I had read the OP's comment as sarcastic, but you never know these days lol

Your concern would be exactly mine as well, and why I assumed "brilliant" was sarcasm, cause it feels like handing over the problem to the same solution that got you the problem in the first place?

It has the same logic of saying you dont want to use a computer to monitor or test your code since it will mean that a computer will monitor a computer. AI is a broad term, I agree you can use GPT (or any LLM) to grade an LLM in an accurate way but that’s not the only way you can monitor.
> computer to monitor or test your code since it will mean that a computer will monitor a computer

I mean... you don't trust the computer in that case, you trust the person who wrote the test code. Computers do what they're told to do, so there's no trust required of the computer itself. If you swap out the person (that you're trusting) writing that code with an AI writing that test code, then it's closer to your analogy - and in that case, I (and the guy above me, it seems) wouldn't trust for anything impactful.
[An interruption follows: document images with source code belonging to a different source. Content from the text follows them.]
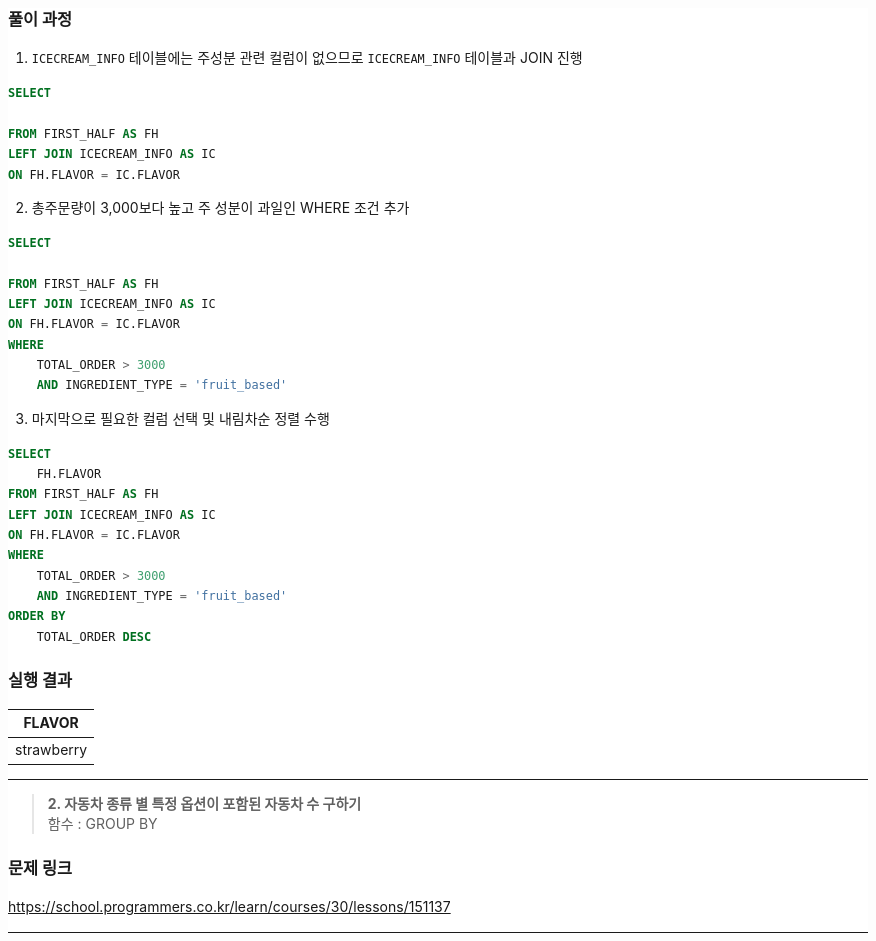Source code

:### 풀이 과정

1. `ICECREAM_INFO` 테이블에는 주성분 관련 컬럼이 없으므로 `ICECREAM_INFO` 테이블과 JOIN 진행

```SQL
SELECT

FROM FIRST_HALF AS FH
LEFT JOIN ICECREAM_INFO AS IC
ON FH.FLAVOR = IC.FLAVOR
```

2. 총주문량이 3,000보다 높고 주 성분이 과일인 WHERE 조건 추가

```SQL
SELECT

FROM FIRST_HALF AS FH
LEFT JOIN ICECREAM_INFO AS IC
ON FH.FLAVOR = IC.FLAVOR
WHERE 
    TOTAL_ORDER > 3000
    AND INGREDIENT_TYPE = 'fruit_based'
```

3. 마지막으로 필요한 컬럼 선택 및 내림차순 정렬 수행

```SQL
SELECT
    FH.FLAVOR
FROM FIRST_HALF AS FH
LEFT JOIN ICECREAM_INFO AS IC
ON FH.FLAVOR = IC.FLAVOR
WHERE 
    TOTAL_ORDER > 3000
    AND INGREDIENT_TYPE = 'fruit_based'
ORDER BY
    TOTAL_ORDER DESC
```

### 실행 결과

|FLAVOR|
|-|
|strawberry|

---

> **2. 자동차 종류 별 특정 옵션이 포함된 자동차 수 구하기**  
함수 : GROUP BY

### 문제 링크
https://school.programmers.co.kr/learn/courses/30/lessons/151137

---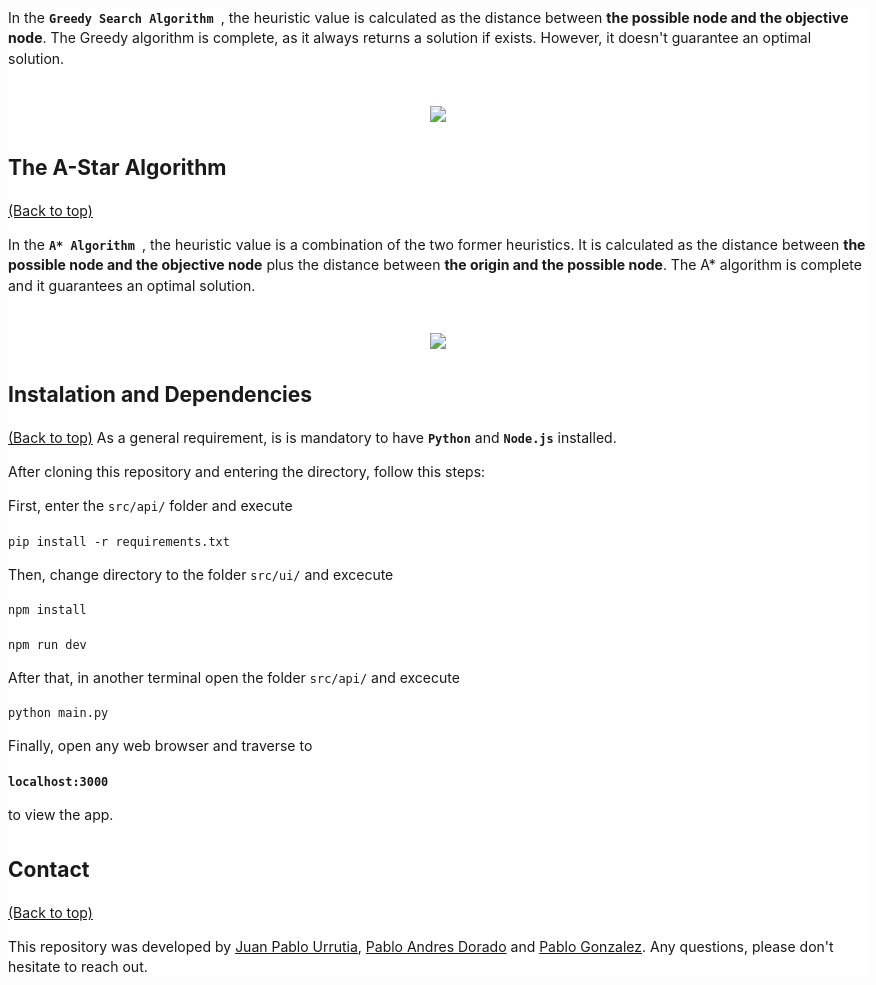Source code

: In the **`Greedy Search Algorithm `**, the heuristic value is calculated as the distance between **the possible node and the objective node**. The Greedy algorithm is complete, as it always returns a solution if exists. However, it doesn't guarantee an optimal solution.<br><br>

<p align="center" width="100%">
  <img align="center" src="img/greedy.gif" width="300px" height="auto">
</p>

## The A-Star Algorithm
[(Back to top)](#table-of-contents)

In the **`A* Algorithm `**, the heuristic value is a combination of the two former heuristics. It is calculated as the distance between **the possible node and the objective node** plus the distance between **the origin and the possible node**. The A* algorithm is complete and it guarantees an optimal solution.<br><br>

<p align="center" width="100%">
  <img align="center" src="img/a-star.gif" width="300px" height="auto">
</p>

## Instalation and Dependencies
[(Back to top)](#table-of-contents)
As a general requirement, is is mandatory to have **`Python`** and **`Node.js`** installed.

After cloning this repository and entering the directory, follow this steps:

First, enter the `src/api/` folder and execute

```pip install -r requirements.txt```

Then, change directory to the folder `src/ui/` and excecute

```npm install```

```npm run dev```

After that, in another terminal open the folder `src/api/` and excecute

```python main.py```

Finally, open any web browser and traverse to

**`localhost:3000`**

to view the app.

## Contact
[(Back to top)](#table-of-contents)

This repository was developed by [Juan Pablo Urrutia](https://github.com/jurrutiap), [Pablo Andres Dorado](https://github.com/pandres95) and [Pablo Gonzalez](https://github.com/pgonzalezb4). Any questions, please don't hesitate to reach out.
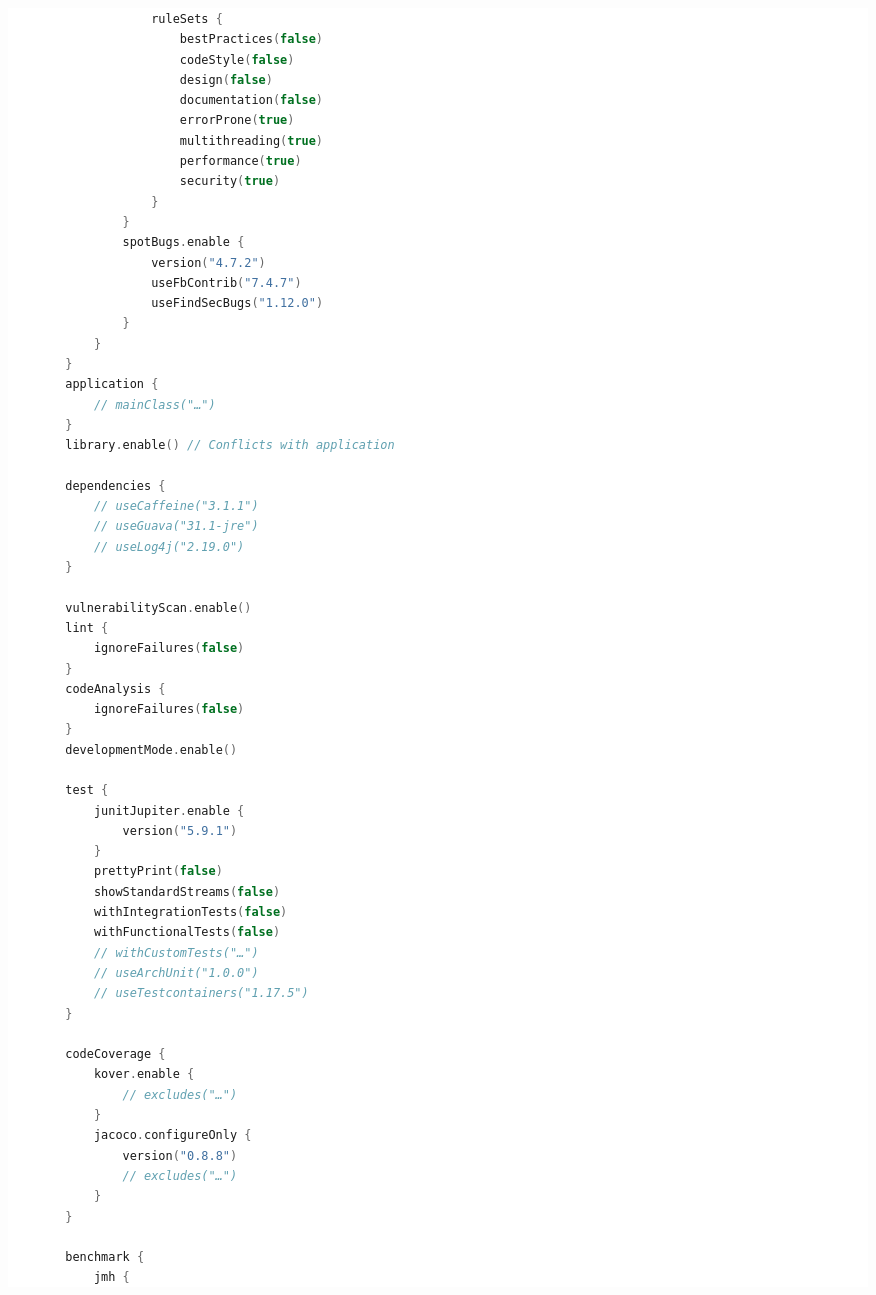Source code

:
 ```kotlin
                    ruleSets {
                        bestPractices(false)
                        codeStyle(false)
                        design(false)
                        documentation(false)
                        errorProne(true)
                        multithreading(true)
                        performance(true)
                        security(true)
                    }
                }
                spotBugs.enable {
                    version("4.7.2")
                    useFbContrib("7.4.7")
                    useFindSecBugs("1.12.0")
                }
            }
        }
        application {
            // mainClass("…")
        }
        library.enable() // Conflicts with application

        dependencies {
            // useCaffeine("3.1.1")
            // useGuava("31.1-jre")
            // useLog4j("2.19.0")
        }

        vulnerabilityScan.enable()
        lint {
            ignoreFailures(false)
        }
        codeAnalysis {
            ignoreFailures(false)
        }
        developmentMode.enable()

        test {
            junitJupiter.enable {
                version("5.9.1")
            }
            prettyPrint(false)
            showStandardStreams(false)
            withIntegrationTests(false)
            withFunctionalTests(false)
            // withCustomTests("…")
            // useArchUnit("1.0.0")
            // useTestcontainers("1.17.5")
        }

        codeCoverage {
            kover.enable {
                // excludes("…")
            }
            jacoco.configureOnly {
                version("0.8.8")
                // excludes("…")
            }
        }

        benchmark {
            jmh {
```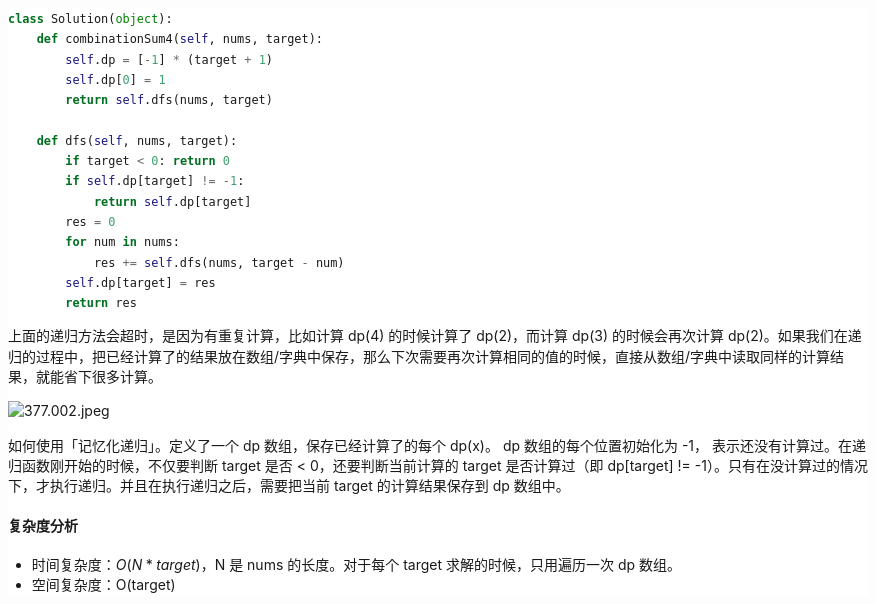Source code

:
 ```python
class Solution(object):
    def combinationSum4(self, nums, target):
        self.dp = [-1] * (target + 1)
        self.dp[0] = 1
        return self.dfs(nums, target)

    def dfs(self, nums, target):
        if target < 0: return 0
        if self.dp[target] != -1:
            return self.dp[target]
        res = 0
        for num in nums:
            res += self.dfs(nums, target - num)
        self.dp[target] = res
        return res
```

上面的递归方法会超时，是因为有重复计算，比如计算 dp(4) 的时候计算了 dp(2)，而计算 dp(3) 的时候会再次计算 dp(2)。如果我们在递归的过程中，把已经计算了的结果放在数组/字典中保存，那么下次需要再次计算相同的值的时候，直接从数组/字典中读取同样的计算结果，就能省下很多计算。

![377.002.jpeg](https://pic.leetcode-cn.com/1619233871-RqWlXv-377.002.jpeg)

如何使用「记忆化递归」。定义了一个 dp 数组，保存已经计算了的每个 dp(x)。 dp 数组的每个位置初始化为 -1， 表示还没有计算过。在递归函数刚开始的时候，不仅要判断 target 是否 < 0，还要判断当前计算的 target 是否计算过（即 dp[target] != -1）。只有在没计算过的情况下，才执行递归。并且在执行递归之后，需要把当前 target 的计算结果保存到 dp 数组中。

#### 复杂度分析

- 时间复杂度：$O(N*target)$，N 是 nums 的长度。对于每个 target 求解的时候，只用遍历一次 dp 数组。
- 空间复杂度：O(target)

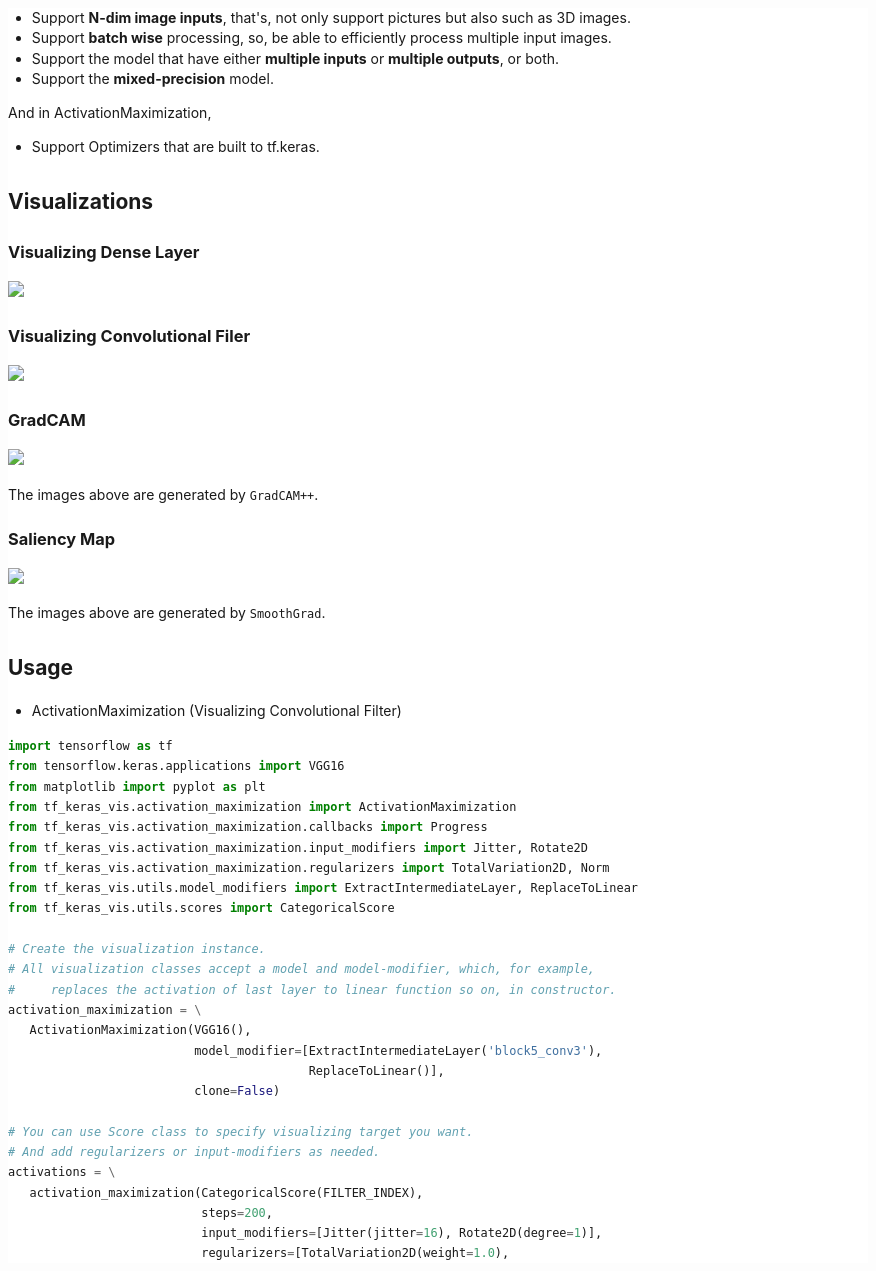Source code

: * Support **N-dim image inputs**, that's, not only support pictures but also such as 3D images.
* Support **batch wise** processing, so, be able to efficiently process multiple input images.
* Support the model that have either **multiple inputs** or **multiple outputs**, or both.
* Support the **mixed-precision** model.

And in ActivationMaximization,

* Support Optimizers that are built to tf.keras.


Visualizations
---

### Visualizing Dense Layer

<img src='https://github.com/keisen/tf-keras-vis/raw/master/examples/images/visualize-dense-layer.png' width='600px' />

### Visualizing Convolutional Filer

<img src='https://github.com/keisen/tf-keras-vis/raw/master/examples/images/visualize-filters.png' width='600px' />

### GradCAM

<img src='https://github.com/keisen/tf-keras-vis/raw/master/examples/images/gradcam_plus_plus.png' width='600px' />

The images above are generated by `GradCAM++`.

### Saliency Map

<img src='https://github.com/keisen/tf-keras-vis/raw/master/examples/images/smoothgrad.png' width='600px' />

The images above are generated by `SmoothGrad`.


Usage
---

* ActivationMaximization (Visualizing Convolutional Filter)

```python
import tensorflow as tf
from tensorflow.keras.applications import VGG16
from matplotlib import pyplot as plt
from tf_keras_vis.activation_maximization import ActivationMaximization
from tf_keras_vis.activation_maximization.callbacks import Progress
from tf_keras_vis.activation_maximization.input_modifiers import Jitter, Rotate2D
from tf_keras_vis.activation_maximization.regularizers import TotalVariation2D, Norm
from tf_keras_vis.utils.model_modifiers import ExtractIntermediateLayer, ReplaceToLinear
from tf_keras_vis.utils.scores import CategoricalScore

# Create the visualization instance.
# All visualization classes accept a model and model-modifier, which, for example,
#     replaces the activation of last layer to linear function so on, in constructor.
activation_maximization = \
   ActivationMaximization(VGG16(),
                          model_modifier=[ExtractIntermediateLayer('block5_conv3'),
                                          ReplaceToLinear()],
                          clone=False)

# You can use Score class to specify visualizing target you want.
# And add regularizers or input-modifiers as needed.
activations = \
   activation_maximization(CategoricalScore(FILTER_INDEX),
                           steps=200,
                           input_modifiers=[Jitter(jitter=16), Rotate2D(degree=1)],
                           regularizers=[TotalVariation2D(weight=1.0),
```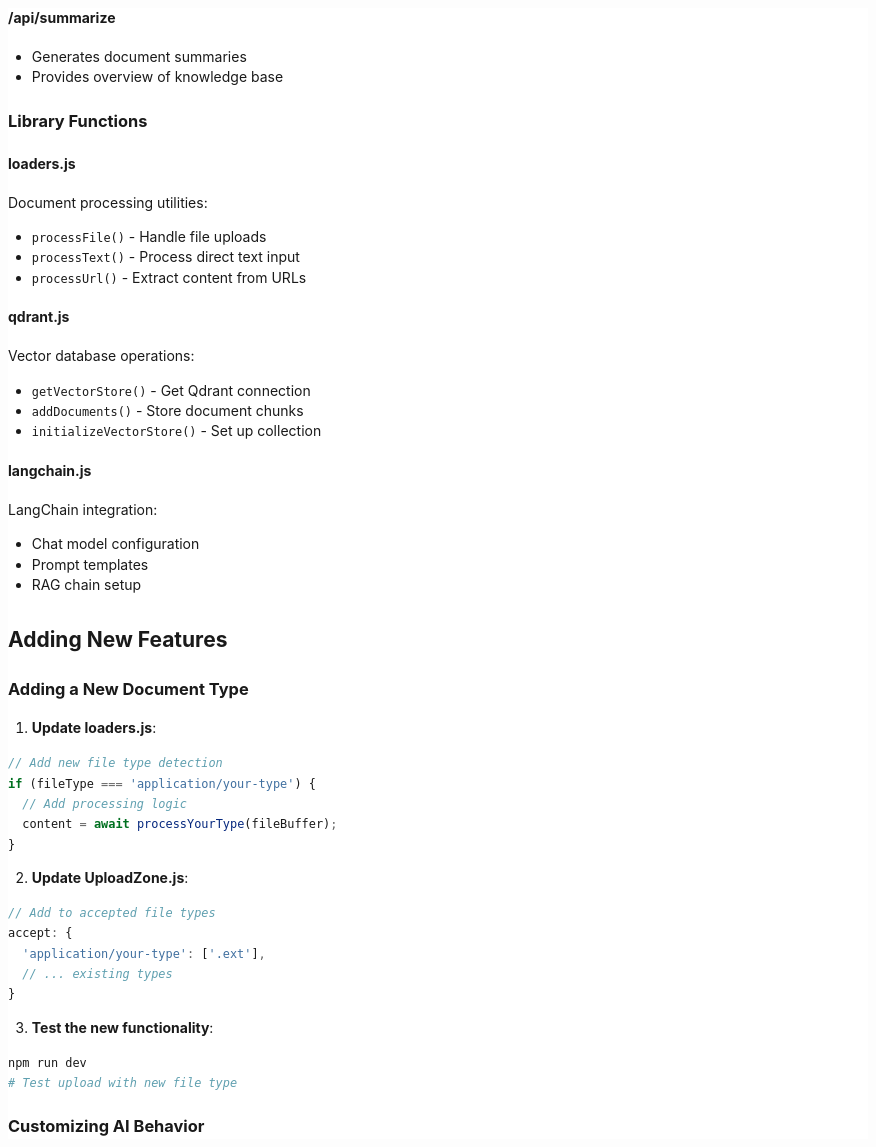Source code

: #### /api/summarize
- Generates document summaries
- Provides overview of knowledge base

### Library Functions

#### loaders.js
Document processing utilities:
- `processFile()` - Handle file uploads
- `processText()` - Process direct text input
- `processUrl()` - Extract content from URLs

#### qdrant.js
Vector database operations:
- `getVectorStore()` - Get Qdrant connection
- `addDocuments()` - Store document chunks
- `initializeVectorStore()` - Set up collection

#### langchain.js
LangChain integration:
- Chat model configuration
- Prompt templates
- RAG chain setup

## Adding New Features

### Adding a New Document Type

1. **Update loaders.js**:
```javascript
// Add new file type detection
if (fileType === 'application/your-type') {
  // Add processing logic
  content = await processYourType(fileBuffer);
}
```

2. **Update UploadZone.js**:
```javascript
// Add to accepted file types
accept: {
  'application/your-type': ['.ext'],
  // ... existing types
}
```

3. **Test the new functionality**:
```bash
npm run dev
# Test upload with new file type
```

### Customizing AI Behavior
Even if you're not using an LLM specifically (which no one in this chain even said you were), an AI built off some training set to eliminate hallucinations is still just an AI. So you're still using an AI to keep an AI in check, which begs the question (posed above) of: what keeps your AI in check?

Poking fun at a chain of AI's all keeping each other in check isn't really a dig at you or your company. It's more of a comment on the current industry moment.

Best of luck to you in your endeavor anyway, by the way!

Thanks! I wasn’t offended or anything, don’t get the wrong impression.

What strikes me odd is the fact that an AI that checks AI is an issue. Because AI can mean a lot of things - from a encoder architecture, a neural network, or a simple regression function. And at the end of the day, similar to what you said - there was a human building and fine tuning that AI.

Anyway, this feels more of a philosophical question than an engineering one.

(it was sarcastic. Too late to edit in a /s)
people are lazy, we're more than happy to not be in the loop
I'm sorry but this is not what we do. We don't use LLMs to grade your LLM calls.